7. El unionismo está movilizado. Las manifestaciones de Barcelona de los domingos 8 y 29 de octubre han sacado a la calle al unionismo, que confía en que ello se traduzca también en un vuelco electoral. En sus discursos, Josep Borrell ha tirado de las orejas expresamente a esa gente al entender que no fue a las urnas el 27 de setiembre de 2015, pero lo cierto es que entonces votó nada menos que un 77% frente al 67% de 2012. Para que el argumento tenga base científica, el 21D la participación tendría que alcanzar cerca del 85%, algo que parece ilusorio.
Porque lo que es claro y está archipobrado es que el indepentismo sí está movilizado: lo probó el 1-0 no solo en números (nunca había superado los dos millones de votos) sino también en el compromiso para defender los colegios con sus cuerpos. Y a quien quisiera desmovilizarse por cansancio o hartazgo, los golpes de Madrid no se lo facilitan precisamente.
8. El miedo guarda la viña. El Estado confía también en el factor miedo, la resistencia humana al cambio, el vértigo habitual a lo desconocido. Con la proclamación de la República el independentismo cruzó ese Rubicón: ya no está dibujando una expectativa futura, sino muestra un nuevo Estado a la vuelta de la esquina, aunque sin estructuras definidas y con un Proceso Constituyente parado obligadamente por la coyuntura. Su ventaja es que con esta ofensiva ha desnudado las miserias y cloacas de ese Estado. En la reflexión de las personas indecisas, ¿podrá más lo malo conocido o lo bueno por conocer?
En este sentido, aunque no se trate de un referéndum y no haya un debate argumental al uso sobre pros y contras de la independencia, este 21D no va a ser muy diferente de aquel 18S de Escocia. Y Madrid sabe que entonces ganó lo malo conocido.
9. La zanahoria de la reforma. A sabiendas de que tanto el espacio de los comunes-Podemos como los indecisos y abstencionistas son claves, al Estado le queda también la baza de aparentar que aún es posible una reforma, constitucional o del tipo que sea. En la oleada represiva de estos días han pasado desapercibidas las declaraciones del ministro de Exteriores, Alfonso Dastis, el viernes a ‘‘Le Figaro’’, en las que habla de «volver a ofrecer posibilidades de diálogo para encontrar un arreglo que haga coincidir las aspiraciones de los catalanes a una mayor autonomía, e incluso se puede pensar en una modificación de la Constitución». El surrealismo llega cuando Dastis ofrece que en este proceso se pueda llegar a algo parecido al Estatut de 2010, cuyo «cepillado» instado por el PP provocó esta deriva.
En resumen, todo inverosímil y, sobre todo, contradictorio con la involución absoluta que refleja la doble estrategia 155/Estremera, pero una carta más sobre la mesa que Dastis se ha encargado de enseñar.

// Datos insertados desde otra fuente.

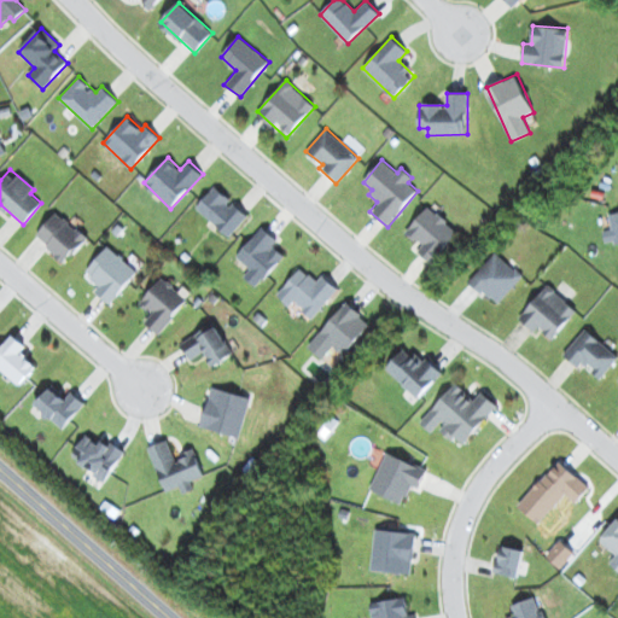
[(232,237),(248,215),(229,202),(231,199),(213,186),(196,210),(232,237)]
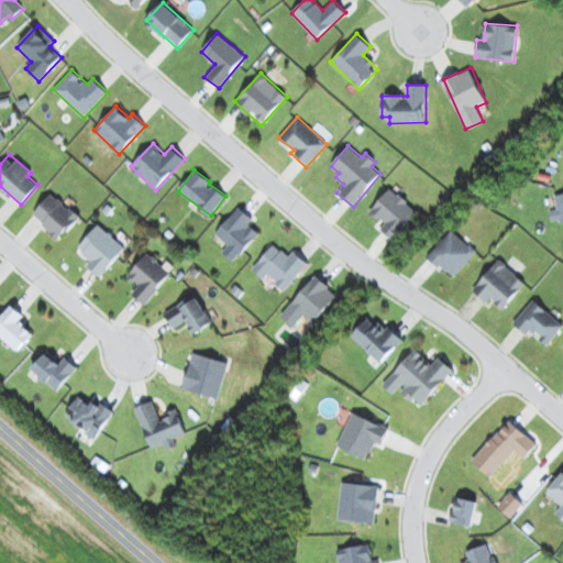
[(418,211),(389,188),(371,210),(385,223),(381,229),(394,240),(418,211)]
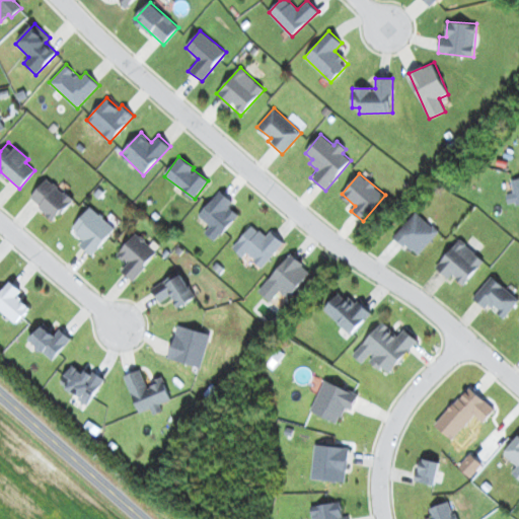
[(73,199),(48,177),(29,199),(56,220),(73,199)]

10. Y, al final, lo que no está en sus manos. Claro que también puede pasar algo que parece más probable sin duda que cada una de estas opciones anteriores tomadas una a una. Es que el independentismo mantenga intacta su estrategia, encuentre un modo eficaz de concurrir a las urnas, se sobreponga a la represión con la determinación ya probada, gane incluso simpatías por su propuesta propia o por comparación contra la ajena, no se desvíe con ningún anzuelo de última hora, y termine siendo mayoría de nuevo el 21D. Y con ello, desborde al Estado por tercera vez consecutiva: ya lo ha hecho el 1-0 con el referéndum y el 27-0 con la proclamación de la República.
¿Será el 21-D la tercera? ¿Y la definitiva?